I falò, riti di purificazione, sono stati ereditati da feste romane di gennaio, le ferie sementine, ad esempio. E non fu difficile per la religiosità popolare dei contadini del Medioevo appropriarsi del rito di buon auspicio per le coltivazioni, in quel momento dell’anno in cui le giornate “si allungano” e si avviano verso la luce primaverile. E che dire dei simboli con cui viene rappresentato, sia nei santini della chiesa sia in grandi opere pittoriche, come quella di Pisanello: vera enciclopedia culturale. Un esempio per tutti: il porcellino. Forse è una libertà iconografica alimentata da molte leggende… il maialino guarito dall’eremita Antonio? Il porcellino che scappò all’inferno facendo disperare i diavoli che dovettero chiedere aiuto ad Antonio? È certo che il maiale in molte culture ha un significato ambivalente: significa abbondanza ma anche una serie di vere o presunte negatività, dalla lussuria alla sporcizia.

Anzi fu spesso simbolo del rapporto tra terra e inferi. E allora perché mai Pisanello preferisce rappresentare l’eremita egiziano con un cinghiale? La storia di Antonio è davvero un mosaico di scoperte.

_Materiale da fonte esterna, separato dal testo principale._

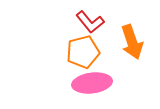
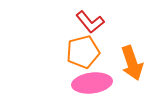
orange arrow: moved 21 px down
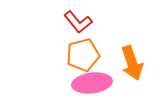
red L-shape: moved 12 px left
orange pentagon: moved 3 px down
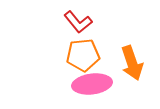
orange pentagon: rotated 8 degrees clockwise
pink ellipse: moved 1 px down
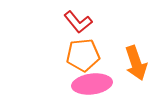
orange arrow: moved 4 px right
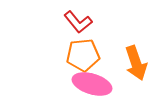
pink ellipse: rotated 24 degrees clockwise
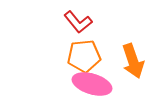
orange pentagon: moved 1 px right, 1 px down
orange arrow: moved 3 px left, 2 px up
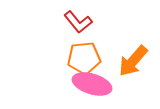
orange pentagon: moved 2 px down
orange arrow: rotated 60 degrees clockwise
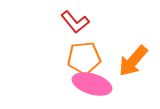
red L-shape: moved 3 px left
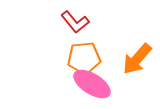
orange arrow: moved 4 px right, 2 px up
pink ellipse: rotated 15 degrees clockwise
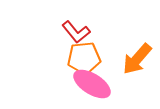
red L-shape: moved 1 px right, 10 px down
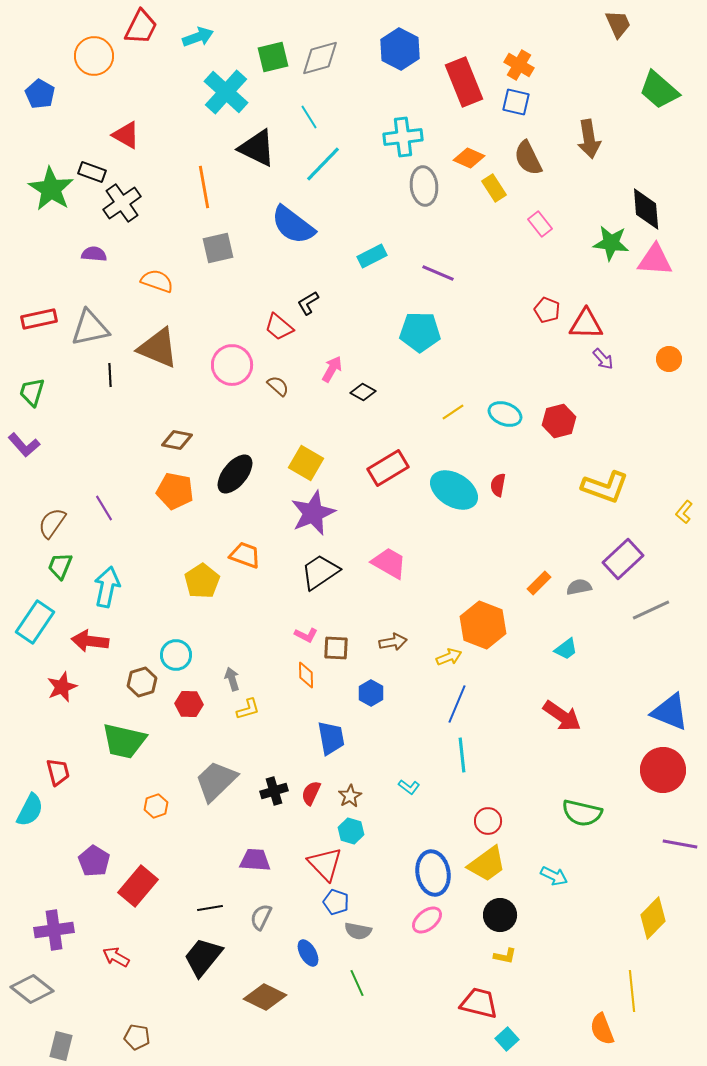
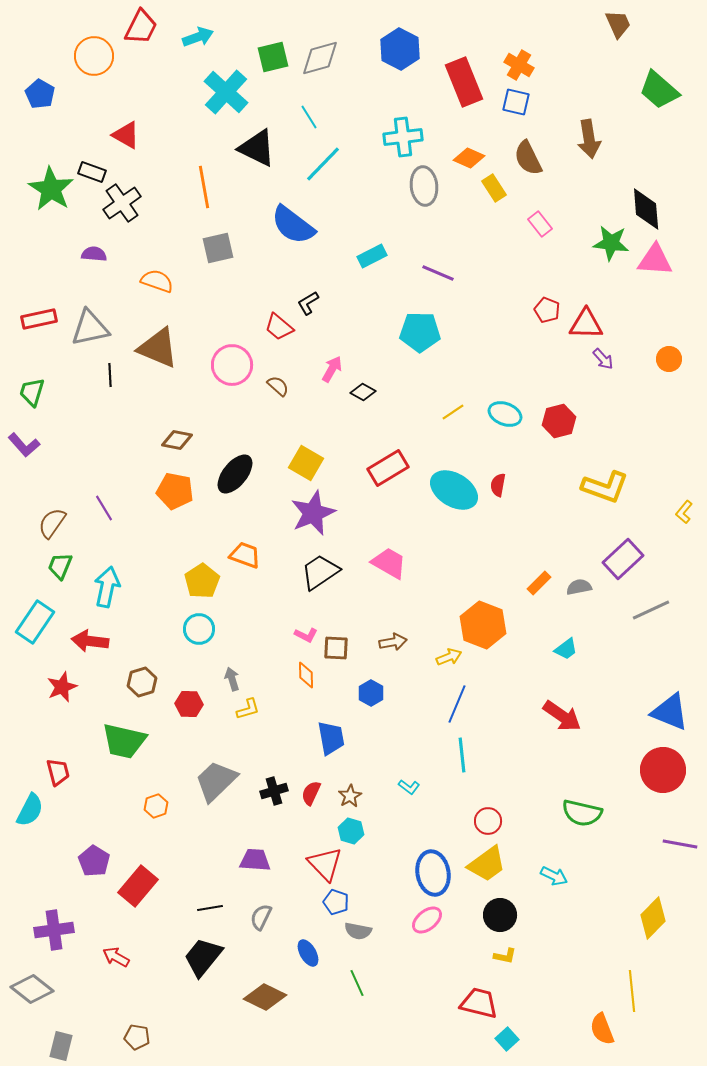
cyan circle at (176, 655): moved 23 px right, 26 px up
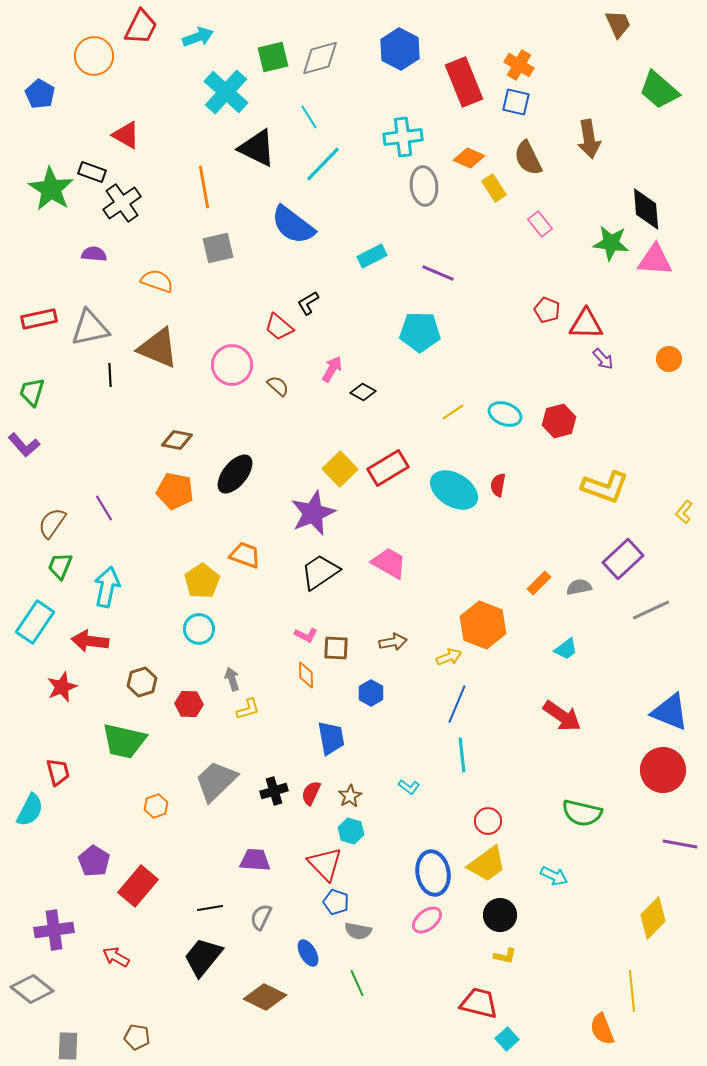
yellow square at (306, 463): moved 34 px right, 6 px down; rotated 16 degrees clockwise
gray rectangle at (61, 1046): moved 7 px right; rotated 12 degrees counterclockwise
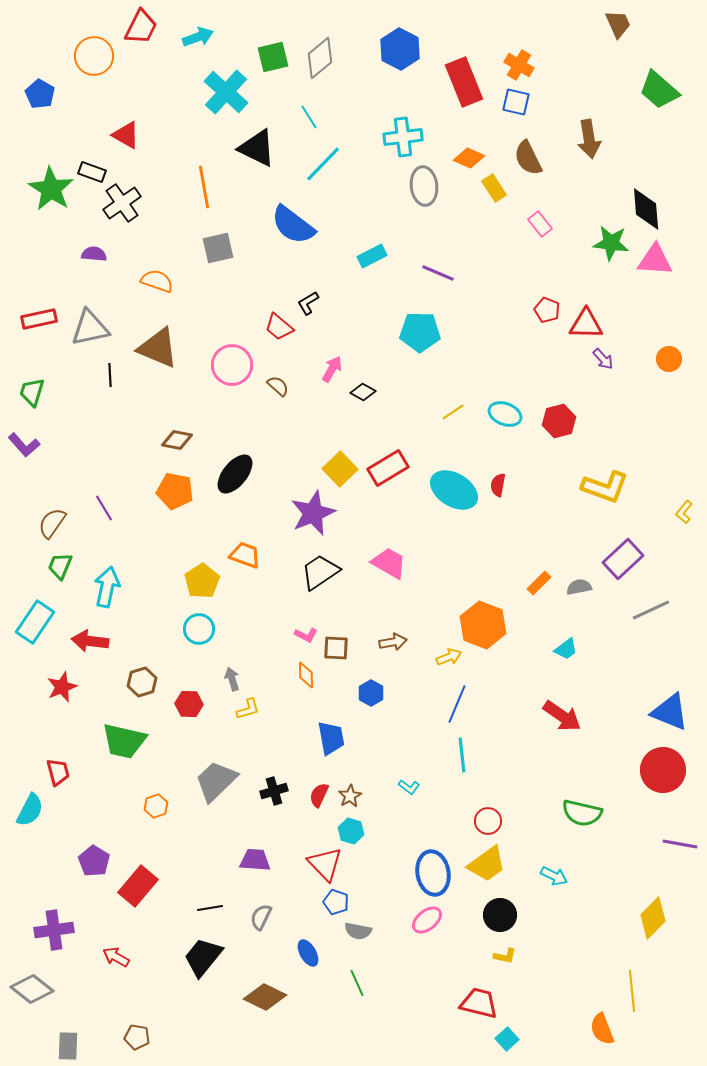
gray diamond at (320, 58): rotated 24 degrees counterclockwise
red semicircle at (311, 793): moved 8 px right, 2 px down
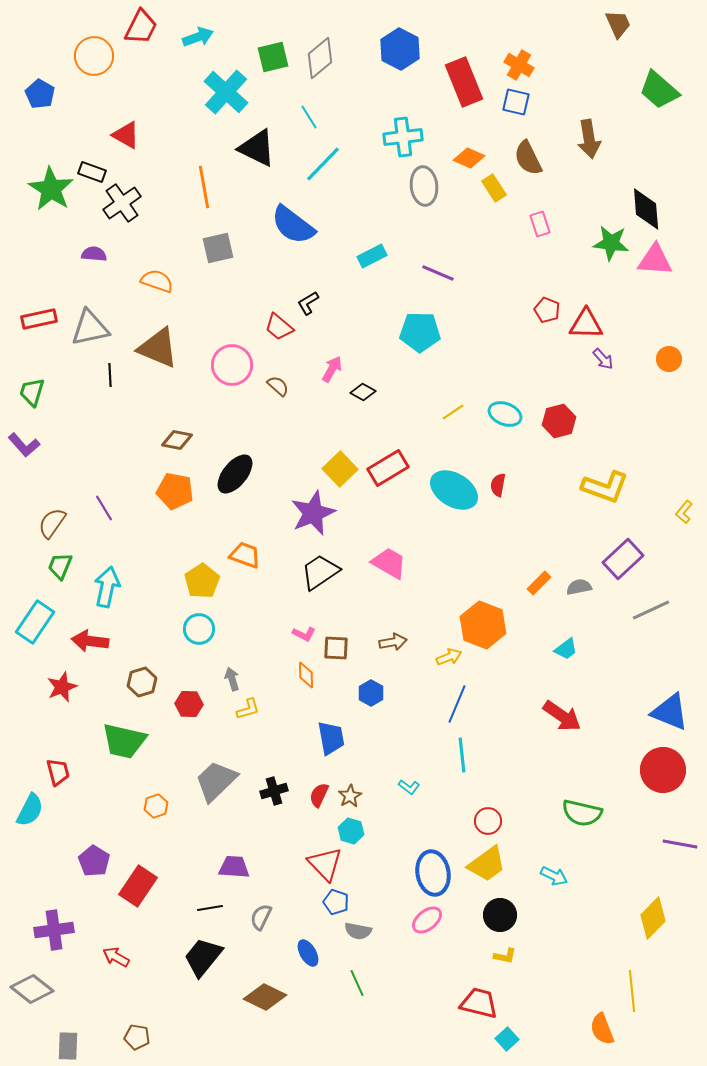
pink rectangle at (540, 224): rotated 20 degrees clockwise
pink L-shape at (306, 635): moved 2 px left, 1 px up
purple trapezoid at (255, 860): moved 21 px left, 7 px down
red rectangle at (138, 886): rotated 6 degrees counterclockwise
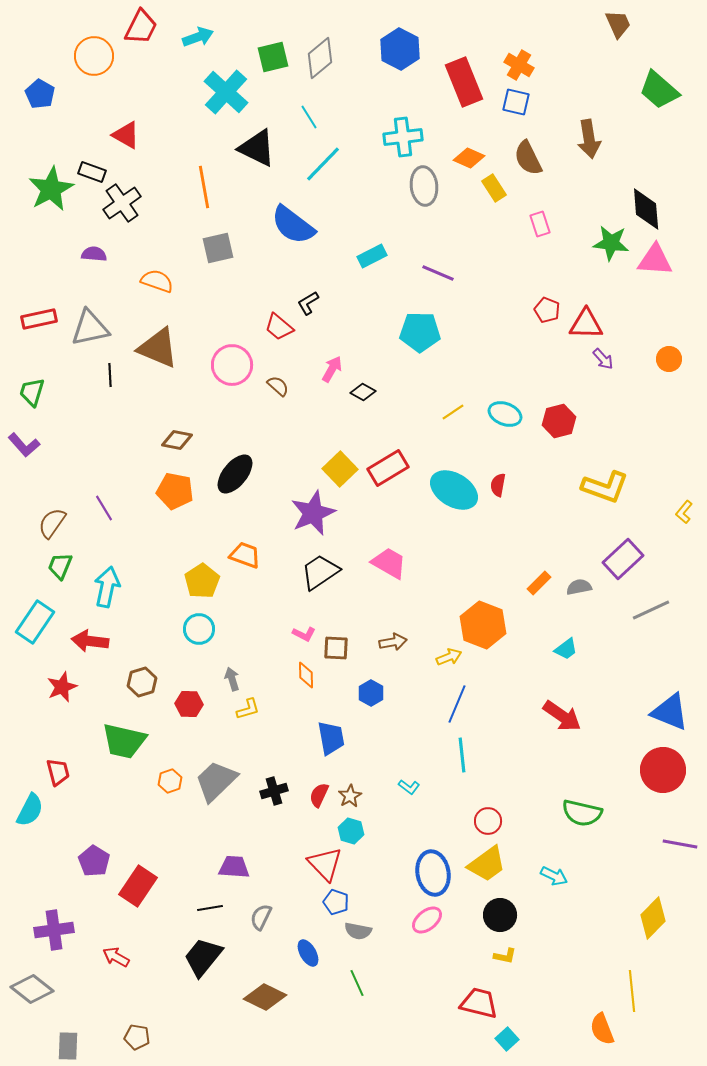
green star at (51, 189): rotated 12 degrees clockwise
orange hexagon at (156, 806): moved 14 px right, 25 px up
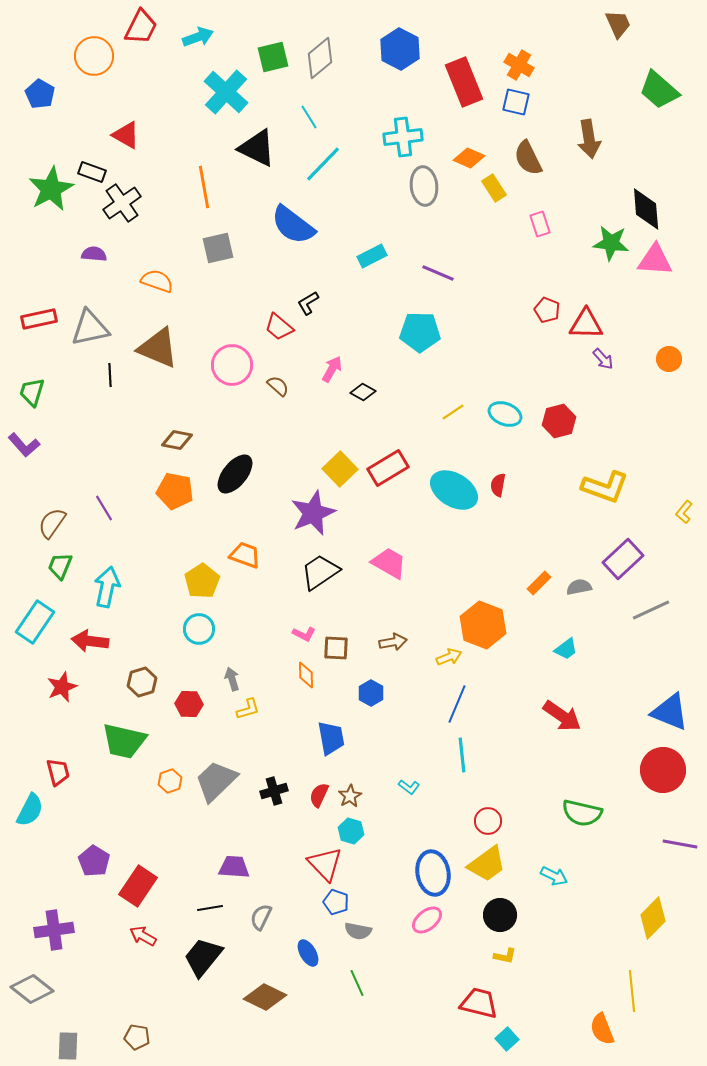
red arrow at (116, 957): moved 27 px right, 21 px up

Si dice che morì ultra centenario e il suo sepolcro fu segreto fino alla scoperta nel 561… le reliquie cominciarono una lunga migrazione: Alessandria, Costantinopoli fino in Francia nell’XI secolo, dove il suo culto si fuse con un rito celtico, caratterizzato dalla caccia all’immortale cinghiale bianco.

Certo che inseguire, anche solo con la mente, le faville del falò ci sta portando molto lontano. Ci può portare alle visioni del pittore Bosch o al surrealismo di Salvator Dalì, che dedicarono immagini potenti al taumaturgo e alle sue tentazioni. Perché, dunque, non leggere la tentazione di Sant’Antonio di Flaubert? Per alcuni un capolavoro, per altri un testo difficile ma importante per amare in modo diverso un eremita, o forse un uomo che ci aiuta a combattere, come lui fece, la solitudine del deserto.